[Stored data]
[Start of section]
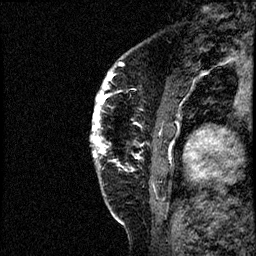
Breast MRI (dynamic contrast-enhanced), one sagittal slice. Position 12 of 60 along the scan axis. Dynamic contrast-enhanced study with each time point stored as its own series, time point 2 of 4 at this slice position (early post-contrast, ordered by acquisition time). 1.5 T. TE 4.2 ms, TR 17.6 ms. 2 mm slice thickness. 256 × 256 image matrix, field of view 200 × 200 mm. Patient: female, 40 years. From the clinical record (not read from this slice): setting: breast cancer imaged before/during neoadjuvant chemotherapy; receptor status: HER2-positive.
Structures marked on this image (semi-automatic segmentation, software-assisted and operator-edited):
- analysis volume of interest (the breast-tissue region the enhancement analysis was run in; not a lesion): bounding box <91,56,197,205> (left, top, right, bottom; pixels)
- tumour enhancement mask (voxels above the 100 % enhancement threshold inside the analysis volume of interest): <91,62,160,169>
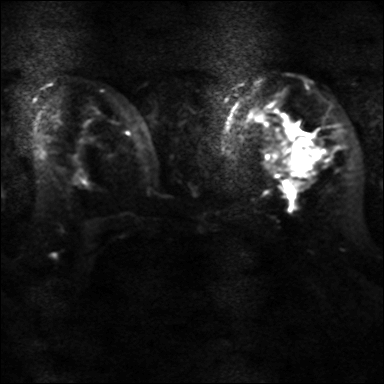
Breast MRI, one axial slice. Diffusion-weighted series; image 2 of 4 stored at this slice position (different b-values; order by instance number). 3 T. 384 × 384 image matrix, field of view 320 × 320 mm. Female patient.
Annotated regions visible in this slice (outlined manually by an expert reader):
- tumour on diffusion-weighted imaging: bounding box (x1, y1, x2, y2) in pixels: (284, 137, 321, 178)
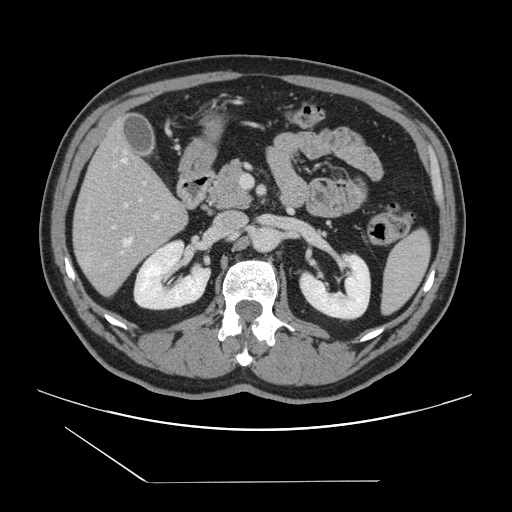
Contrast-enhanced abdominal CT, one axial slice. 120 kVp. Soft-tissue window (W 400 / L 40 HU). 2.5 mm slice thickness. 512 × 512 image matrix, field of view 407 × 407 mm. From the clinical record (not read from this slice): patient: female, age 39 years at operation; diagnosis: colorectal cancer liver metastases, imaged before liver resection; multiple liver metastases: yes; largest metastasis: 5.5 cm; chemotherapy before resection: no.
Outlined on this slice (expert manual segmentation):
- hepatic veins: bounding box [x1, y1, x2, y2] px = [122, 158, 141, 253]
- liver: [74, 126, 187, 296]
- planned liver remnant (the part of the liver to remain after resection): [76, 125, 177, 218]
- portal vein (with intrahepatic branches): [113, 203, 159, 228]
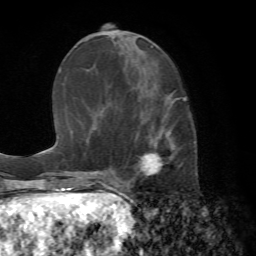
Breast MRI (dynamic contrast-enhanced), one axial slice. Position 28 of 72 along the scan axis. Cropped to one breast. Dynamic contrast-enhanced series, time point 2 of 7 at this slice position (early post-contrast). 1.5 T. TE 4.2 ms, TR 8.7 ms. 2.2 mm slice thickness. 256 × 256 image matrix, field of view 180 × 180 mm. Female patient.
Structures marked on this image (semi-automatically segmented with operator editing):
- enhancing-tissue mask used for the functional tumour volume (all voxels passing the contrast-enhancement thresholds inside the analysis volume; usually the tumour): bounding box [x1, y1, x2, y2] px = [116, 98, 194, 186]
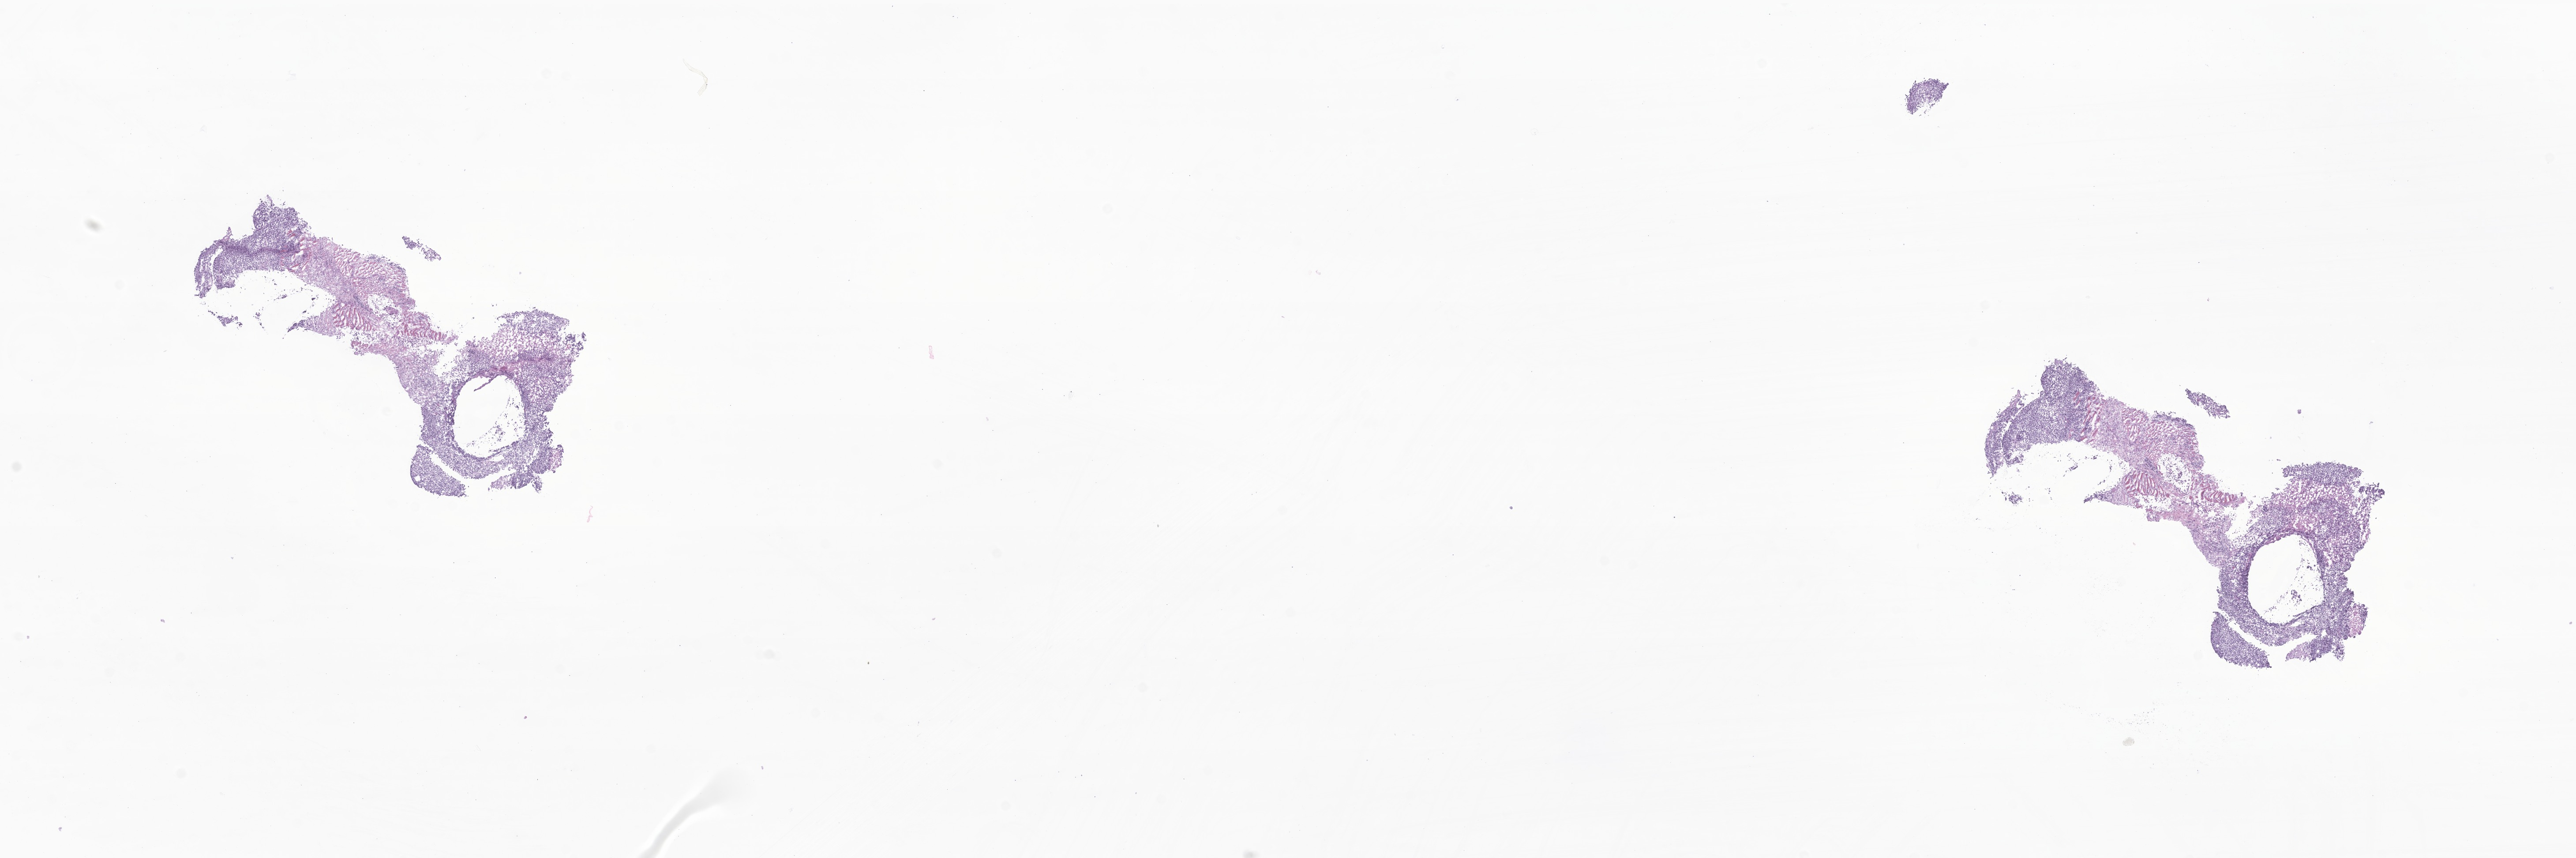
Whole-slide image, haematoxylin and eosin stain of tumor tissue from the retroperitoneum — low-resolution overview of the scanned area, about 24.6 x 8.2 mm, cryosection (OCT / tissue freezing medium). Patient female; age 125 months.
* recorded diagnosis: Alveolar rhabdomyosarcoma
[End of section]
> Brief: Each record above should be retyped exactly, with no pictures carried over.

> Result:
Breast MRI (dynamic contrast-enhanced), one sagittal slice. Position 12 of 60 along the scan axis. Dynamic contrast-enhanced study with each time point stored as its own series, time point 2 of 4 at this slice position (early post-contrast, ordered by acquisition time). 1.5 T. TE 4.2 ms, TR 17.6 ms. 2 mm slice thickness. 256 × 256 image matrix, field of view 200 × 200 mm. Patient: female, 40 years. From the clinical record (not read from this slice): setting: breast cancer imaged before/during neoadjuvant chemotherapy; receptor status: HER2-positive.
Structures marked on this image (semi-automatic segmentation, software-assisted and operator-edited):
- analysis volume of interest (the breast-tissue region the enhancement analysis was run in; not a lesion): bounding box <91,56,197,205> (left, top, right, bottom; pixels)
- tumour enhancement mask (voxels above the 100 % enhancement threshold inside the analysis volume of interest): <91,62,160,169>
Breast MRI, one axial slice. Diffusion-weighted series; image 2 of 4 stored at this slice position (different b-values; order by instance number). 3 T. 384 × 384 image matrix, field of view 320 × 320 mm. Female patient.
Annotated regions visible in this slice (outlined manually by an expert reader):
- tumour on diffusion-weighted imaging: bounding box (x1, y1, x2, y2) in pixels: (284, 137, 321, 178)
Contrast-enhanced abdominal CT, one axial slice. 120 kVp. Soft-tissue window (W 400 / L 40 HU). 2.5 mm slice thickness. 512 × 512 image matrix, field of view 407 × 407 mm. From the clinical record (not read from this slice): patient: female, age 39 years at operation; diagnosis: colorectal cancer liver metastases, imaged before liver resection; multiple liver metastases: yes; largest metastasis: 5.5 cm; chemotherapy before resection: no.
Outlined on this slice (expert manual segmentation):
- hepatic veins: bounding box [x1, y1, x2, y2] px = [122, 158, 141, 253]
- liver: [74, 126, 187, 296]
- planned liver remnant (the part of the liver to remain after resection): [76, 125, 177, 218]
- portal vein (with intrahepatic branches): [113, 203, 159, 228]
Breast MRI (dynamic contrast-enhanced), one axial slice. Position 28 of 72 along the scan axis. Cropped to one breast. Dynamic contrast-enhanced series, time point 2 of 7 at this slice position (early post-contrast). 1.5 T. TE 4.2 ms, TR 8.7 ms. 2.2 mm slice thickness. 256 × 256 image matrix, field of view 180 × 180 mm. Female patient.
Structures marked on this image (semi-automatically segmented with operator editing):
- enhancing-tissue mask used for the functional tumour volume (all voxels passing the contrast-enhancement thresholds inside the analysis volume; usually the tumour): bounding box [x1, y1, x2, y2] px = [116, 98, 194, 186]
Whole-slide image, haematoxylin and eosin stain of tumor tissue from the retroperitoneum — low-resolution overview of the scanned area, about 24.6 x 8.2 mm, cryosection (OCT / tissue freezing medium). Patient female; age 125 months.
* recorded diagnosis: Alveolar rhabdomyosarcoma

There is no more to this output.